Regents Center
- Interactive map of Regents Center
- Former names: The Fieldhouse (1964–1991)
- Location: Luther College Decorah, Iowa 52101
- Owner: Luther College
- Operator: Luther College
- Capacity: 2,600

Construction
- Opened: 1964

Tenant
- Luther College Norse (IIAC) (1964-present)

= Regents Center =

Arena at Luther College in Decorah, Iowa

Regents Center is an arena located on the campus of Luther College in Decorah, Iowa. The arena is home to the Luther College Norse men's basketball, women's basketball, volleyball and wrestling teams.

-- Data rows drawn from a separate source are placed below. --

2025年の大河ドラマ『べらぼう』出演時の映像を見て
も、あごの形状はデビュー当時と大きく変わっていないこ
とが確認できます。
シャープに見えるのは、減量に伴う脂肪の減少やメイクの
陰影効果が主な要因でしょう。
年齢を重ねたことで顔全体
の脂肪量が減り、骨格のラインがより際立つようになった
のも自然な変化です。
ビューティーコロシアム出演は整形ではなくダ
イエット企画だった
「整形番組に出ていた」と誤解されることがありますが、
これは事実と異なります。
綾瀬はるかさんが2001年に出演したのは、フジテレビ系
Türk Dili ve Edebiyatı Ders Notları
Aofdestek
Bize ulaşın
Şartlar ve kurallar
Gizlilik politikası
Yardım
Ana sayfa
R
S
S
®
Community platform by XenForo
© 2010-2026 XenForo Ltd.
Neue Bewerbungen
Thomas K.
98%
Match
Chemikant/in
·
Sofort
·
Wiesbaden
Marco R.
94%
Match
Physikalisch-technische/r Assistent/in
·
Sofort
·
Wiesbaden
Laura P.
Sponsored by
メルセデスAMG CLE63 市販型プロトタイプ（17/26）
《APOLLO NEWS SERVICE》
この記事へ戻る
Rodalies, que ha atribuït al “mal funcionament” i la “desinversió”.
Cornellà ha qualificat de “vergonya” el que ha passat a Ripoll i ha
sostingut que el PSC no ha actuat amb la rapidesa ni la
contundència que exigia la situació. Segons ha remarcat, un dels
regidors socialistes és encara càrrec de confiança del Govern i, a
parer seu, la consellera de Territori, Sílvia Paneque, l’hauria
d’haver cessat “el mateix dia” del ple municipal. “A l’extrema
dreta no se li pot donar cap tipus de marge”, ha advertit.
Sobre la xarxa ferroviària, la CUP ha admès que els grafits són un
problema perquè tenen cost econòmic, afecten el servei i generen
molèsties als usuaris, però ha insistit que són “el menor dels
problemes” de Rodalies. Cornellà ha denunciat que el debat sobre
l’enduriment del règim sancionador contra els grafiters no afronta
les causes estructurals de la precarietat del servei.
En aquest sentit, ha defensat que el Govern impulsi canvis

During inclement weather, Luther's commencement ceremonies are held in the arena.

==History==
The arena was completed in 1964 as a replacement for the C.K. Preus Gymnasium, which was destroyed by fire in 1961. The arena was originally known as The Fieldhouse. In addition to athletics, the arena was the home of Luther's music ensemble concerts until the completion of the Center for Faith and Life in 1978. Through 2001, Luther's performance of Handel's Messiah was held in the arena.

An addition featuring new facilities for indoor track and other sports was completed in 1991, when the building was renamed the Regents Center. Another addition, the Legends Fitness for Life Center, was completed in 2001.